Saved entries
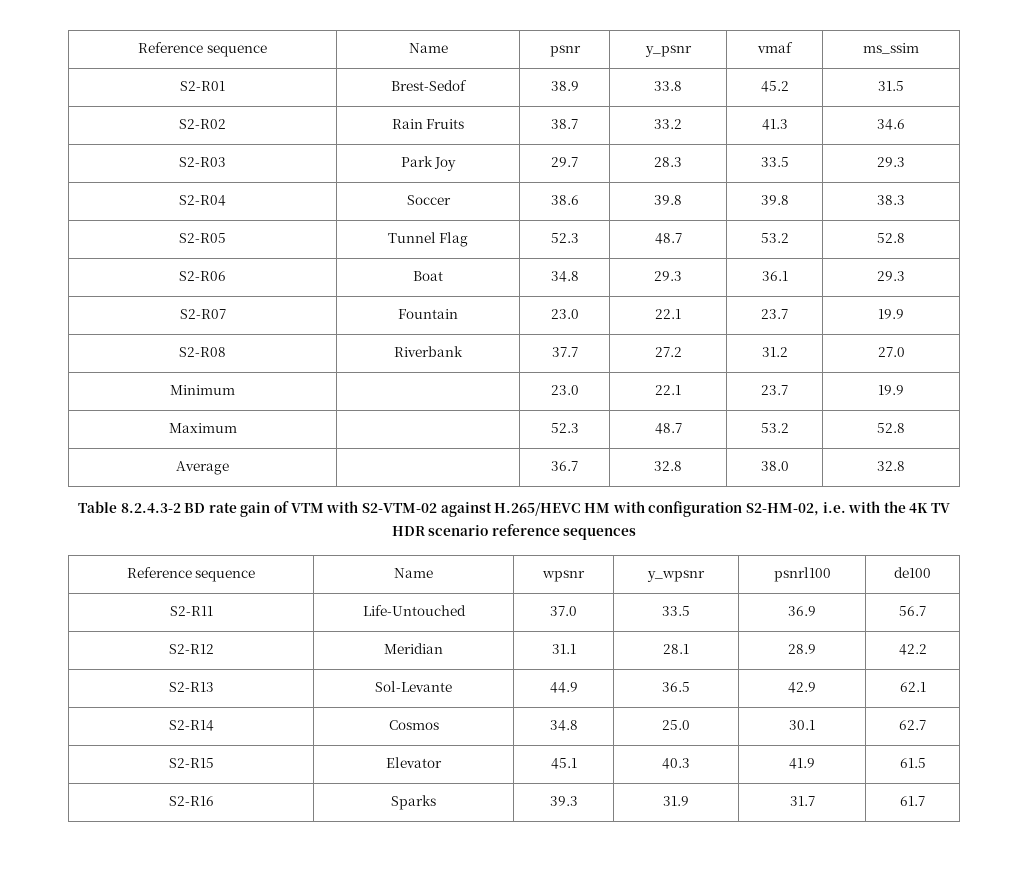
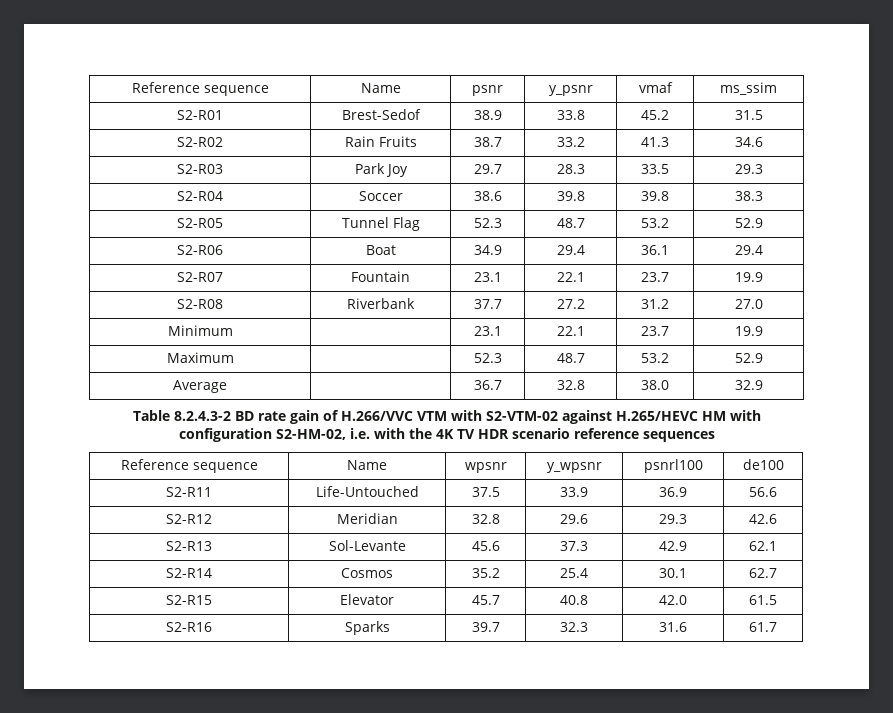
[877,233,905,243] 52.8 -> [734,218,763,228] 52.9
[550,271,579,282] [654,271,682,281] 34.8 | 29.3 -> [473,245,502,255] [556,245,585,255] 34.9 | 29.4
[877,271,905,281] 29.3 -> [734,245,763,255] 29.4
[550,309,579,319] 23.0 -> [473,272,502,282] 23.1
[550,385,579,395] 23.0 -> [473,326,502,336] 23.1
[877,423,905,433] 52.8 -> [734,353,763,363] 52.9
[877,461,905,471] 32.8 -> [734,380,763,390] 32.9
(290, 507) none -> [340,411,413,421] H.266/VVC
[550,606,577,616] [662,606,690,616] 37.0 | 33.5 -> [471,487,500,497] [560,487,588,497] 37.5 | 33.9
[899,606,926,616] 56.7 -> [749,487,777,497] 56.6
[551,644,576,654] [663,644,689,654] [788,644,816,654] [898,644,927,655] 31.1 | 28.1 | 28.9 | 42.2 -> [471,514,500,524] [560,514,588,524] [659,514,687,524] [749,514,777,524] 32.8 | 29.6 | 29.3 | 42.6
[549,682,578,693] [662,682,690,692] 44.9 | 36.5 -> [471,541,500,551] [560,541,588,551] 45.6 | 37.3
[549,720,578,731] [662,720,690,730] 34.8 | 25.0 -> [471,568,500,578] [560,568,588,578] 35.2 | 25.4
[550,758,577,769] [662,758,690,769] [789,758,815,769] 45.1 | 40.3 | 41.9 -> [471,595,500,605] [560,595,588,605] [659,595,687,605] 45.7 | 40.8 | 42.0
[549,796,578,806] [663,796,689,806] [789,796,815,806] 39.3 | 31.9 | 31.7 -> [471,622,500,632] [560,622,588,632] [659,622,687,632] 39.7 | 32.3 | 31.6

**EXERCISE OBJECTIVE**
Output the line bearing "[877,461,905,471] 32.8 ->" along with all the lines after it through the end of the entries, exactly, and no other lines.

**YOUR SOLUTION**
[877,461,905,471] 32.8 -> [734,380,763,390] 32.9
(290, 507) none -> [340,411,413,421] H.266/VVC
[550,606,577,616] [662,606,690,616] 37.0 | 33.5 -> [471,487,500,497] [560,487,588,497] 37.5 | 33.9
[899,606,926,616] 56.7 -> [749,487,777,497] 56.6
[551,644,576,654] [663,644,689,654] [788,644,816,654] [898,644,927,655] 31.1 | 28.1 | 28.9 | 42.2 -> [471,514,500,524] [560,514,588,524] [659,514,687,524] [749,514,777,524] 32.8 | 29.6 | 29.3 | 42.6
[549,682,578,693] [662,682,690,692] 44.9 | 36.5 -> [471,541,500,551] [560,541,588,551] 45.6 | 37.3
[549,720,578,731] [662,720,690,730] 34.8 | 25.0 -> [471,568,500,578] [560,568,588,578] 35.2 | 25.4
[550,758,577,769] [662,758,690,769] [789,758,815,769] 45.1 | 40.3 | 41.9 -> [471,595,500,605] [560,595,588,605] [659,595,687,605] 45.7 | 40.8 | 42.0
[549,796,578,806] [663,796,689,806] [789,796,815,806] 39.3 | 31.9 | 31.7 -> [471,622,500,632] [560,622,588,632] [659,622,687,632] 39.7 | 32.3 | 31.6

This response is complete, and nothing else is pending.